To help curb climate change by reducing emissions, comprehensive and rapid action is needed at both global and regional levels - but cities are a good starting point. The effects of pollution caused by transport are especially high in urban areas, where large numbers of people and vehicles move within a small geographical space and where ports are often situated. More than 80% of people living in urban areas are exposed to air quality levels that exceed World Health Organization limits, a phenomenon caused by using fossil fuel energy both to heat and cool buildings, and to power vehicles. To give an example, London is on the list of top-10 global cities where the chances of dying from transport pollution are high.

Cities occupy just 3% of the Earth’s land, but account for two-thirds of the world's energy demand and 70% of our global GHG emissions. But cities’ high density of facilities and infrastructure also offers a unique opportunity to drive cost-effective technology innovations, and to exploit synergies between sectors to create a highly efficient energy system.
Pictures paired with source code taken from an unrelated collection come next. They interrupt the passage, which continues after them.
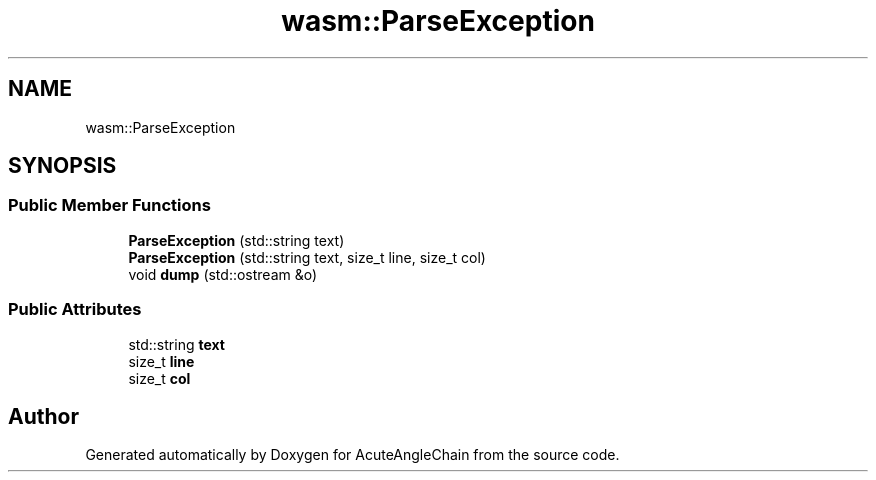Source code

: .TH "wasm::ParseException" 3 "Sun Jun 3 2018" "AcuteAngleChain" \" -*- nroff -*-
.ad l
.nh
.SH NAME
wasm::ParseException
.SH SYNOPSIS
.br
.PP
.SS "Public Member Functions"

.in +1c
.ti -1c
.RI "\fBParseException\fP (std::string text)"
.br
.ti -1c
.RI "\fBParseException\fP (std::string text, size_t line, size_t col)"
.br
.ti -1c
.RI "void \fBdump\fP (std::ostream &o)"
.br
.in -1c
.SS "Public Attributes"

.in +1c
.ti -1c
.RI "std::string \fBtext\fP"
.br
.ti -1c
.RI "size_t \fBline\fP"
.br
.ti -1c
.RI "size_t \fBcol\fP"
.br
.in -1c

.SH "Author"
.PP 
Generated automatically by Doxygen for AcuteAngleChain from the source code\&.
A new report from Navigant shows that electrifying transport in urban areas would be the greatest lever in moving from a business-as-usual climate scenario to a 1.5°C pathway. If all urban areas electrified their private and public transport, they would contribute 28% to the 1.5°C target of the Paris Agreement.
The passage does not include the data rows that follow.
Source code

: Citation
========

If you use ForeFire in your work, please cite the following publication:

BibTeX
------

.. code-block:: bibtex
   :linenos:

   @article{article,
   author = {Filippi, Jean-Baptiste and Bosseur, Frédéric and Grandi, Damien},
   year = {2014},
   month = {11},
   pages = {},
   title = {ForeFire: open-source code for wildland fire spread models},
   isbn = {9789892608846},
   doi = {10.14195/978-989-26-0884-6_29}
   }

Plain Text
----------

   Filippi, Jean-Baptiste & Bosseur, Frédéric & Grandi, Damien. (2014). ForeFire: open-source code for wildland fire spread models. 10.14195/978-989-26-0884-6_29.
Further, this analysis shows that the greatest emission reductions will come from cars and trucks, which contribute 35–60% and 36–48% of transport emissions respectively. But to get there, a steep uptake of technology is needed. For example, if London is to reach the 1.5°C level, two-thirds of London’s passenger cars and all its buses must be battery electric by 2050 (buses even earlier). This would spare Londoners from 1.7 kilotonnes of annual NOX emissions - the equivalent of 5 billion kilometres driven by diesel vehicles.

Although urban low emission zones are increasingly recognised as one way to curb local air pollution, meeting climate targets will require going further - to zero emission zones - and considerably boosting the uptake of electrified transportation in cities.
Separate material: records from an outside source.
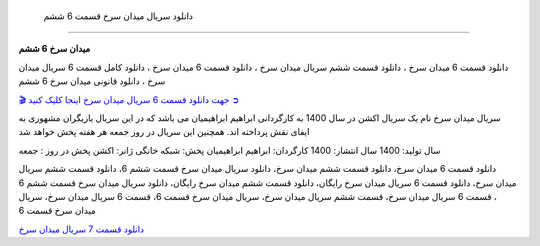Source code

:  دانلود سریال میدان سرخ قسمت 6 ششم
===================================

**میدان سرخ 6 ششم** 

دانلود قسمت 6 میدان سرخ ، دانلود قسمت ششم سریال میدان سرخ ، دانلود قسمت 6 میدان سرخ ، دانلود کامل قسمت 6 سریال میدان سرخ ، دانلود قانونی میدان سرخ 6 ششم

`🎬 جهت دانلود قسمت 6 سریال میدان سرخ اینجا کلیک کنید ➲ <https://b2n.ir/n46710>`_

سریال میدان سرخ نام یک سریال اکشن در سال 1400 به کارگردانی ابراهیم ابراهیمیان می باشد که در این سریال بازیگران مشهوری به ایفای نقش پرداخته اند. همچنین این سریال در روز جمعه هر هفته پخش خواهد شد

سال تولید: 1400
سال انتشار: 1400
کارگردان: ابراهیم ابراهیمیان
پخش: شبکه خانگی
ژانر: اکشن
پخش در روز : جمعه


دانلود قسمت 6 میدان سرخ، دانلود قسمت ششم میدان سرخ، دانلود سریال میدان سرخ قسمت ششم 6، دانلود قسمت ششم سریال میدان سرخ، دانلود قسمت 6 سریال میدان سرخ رایگان، دانلود قسمت ششم میدان سرخ رایگان، دانلود سریال میدان سرخ قسمت ششم 6 ، قسمت 6 سریال میدان سرخ، قسمت ششم سریال میدان سرخ، سریال میدان سرخ قسمت 6، قسمت 6 سریال میدان سرخ، سریال میدان سرخ قسمت 6

`دانلود قسمت 7 سریال میدان سرخ <https://meydanesorkh7fa.readthedocs.io/en/latest/>`_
Despite this huge potential, Smart Cities will not be able to solve these challenges on their own. There is a need for vertical alignment across all levels of government to ensure a clean energy transition – not least in the current context of economic recovery, as decision making, regulation, planning, infrastructure, funding and delivery is often shared across regional, national and local governments. Whilst cities can, and do take the lead in many examples, funding and regulatory support and cooperation is required from all levels of government.

Further warming may be unavoidable but limiting it to 1.5ºC above preindustrial levels would reduce climate change's most dangerous and irreversible effects – and we know that in terms of technology and financing, the 1.5˚C target is feasible.

E-mobility must be at the heart of green recovery as it will help deliver economic growth, future-proof jobs and the climate targets. Doing the climate math is easy – we know what it takes, but the climate clock is ticking and without global, comprehensive, and near-term action, a 1.5-degree pathway is likely out of reach.

Just from implementing Danfoss existing technology solutions, urban areas can bridge half of the gap needed to reach the 1.5°C target. At the same time, these specific technology investments in urban areas will contribute more than one-third of total needed national emissions reductions. 

Restarting the economy and boosting the GDP don’t have to come at the expense of our climate. Quite the opposite. The climate and economic challenges are part of the same solution. Let’s protect our climate by investing in a low-carbon economy. This will also ensure that the jobs we create today are there in the future. For a successful transformation we must focus on energy efficiency in our buildings, cities and industries. We must drive the electrification of our world forward and integrate sectors and systems in much smarter ways. These green solutions are ready and proven. This is our chance to accelerate towards carbon neutrality. This is where the transformation starts.